▸ What the task requires: Give the listing again, word for word, and let no picture into it.

▸ Data listing:
================================

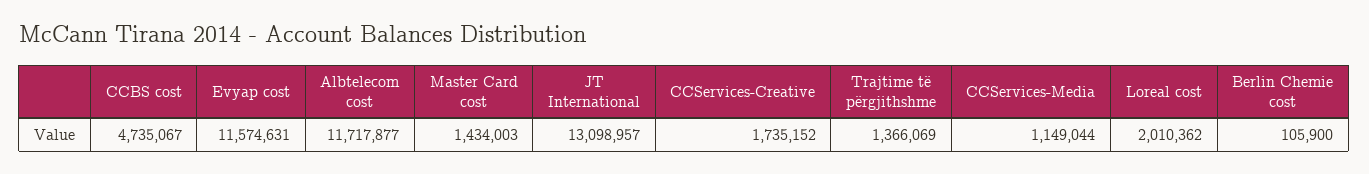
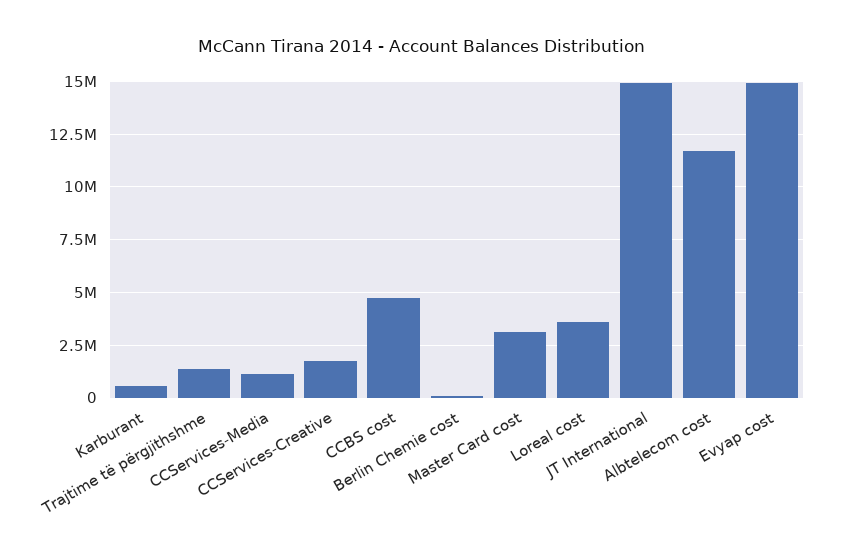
  {
    "CCBS cost": 4735067,
-   "Evyap cost": 11574631,
+   "Evyap cost": 15000000,
    "Albtelecom cost": 11717877,
-   "Master Card cost": 1434003,
+   "Master Card cost": 3000000,
-   "JT International": 13098957,
+   "JT International": 15000000,
    "CCServices-Creative": 1735152,
    "Trajtime të përgjithshme": 1366069,
    "CCServices-Media": 1149044,
-   "Loreal cost": 2010362,
+   "Loreal cost": 3500000,
-   "Berlin Chemie cost": 105900
+   "Berlin Chemie cost": 105900,
+   "Karburant": 500000
  }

================================

▸ Task response:
  {
    "CCBS cost": 4735067,
-   "Evyap cost": 11574631,
+   "Evyap cost": 15000000,
    "Albtelecom cost": 11717877,
-   "Master Card cost": 1434003,
+   "Master Card cost": 3000000,
-   "JT International": 13098957,
+   "JT International": 15000000,
    "CCServices-Creative": 1735152,
    "Trajtime të përgjithshme": 1366069,
    "CCServices-Media": 1149044,
-   "Loreal cost": 2010362,
+   "Loreal cost": 3500000,
-   "Berlin Chemie cost": 105900
+   "Berlin Chemie cost": 105900,
+   "Karburant": 500000
  }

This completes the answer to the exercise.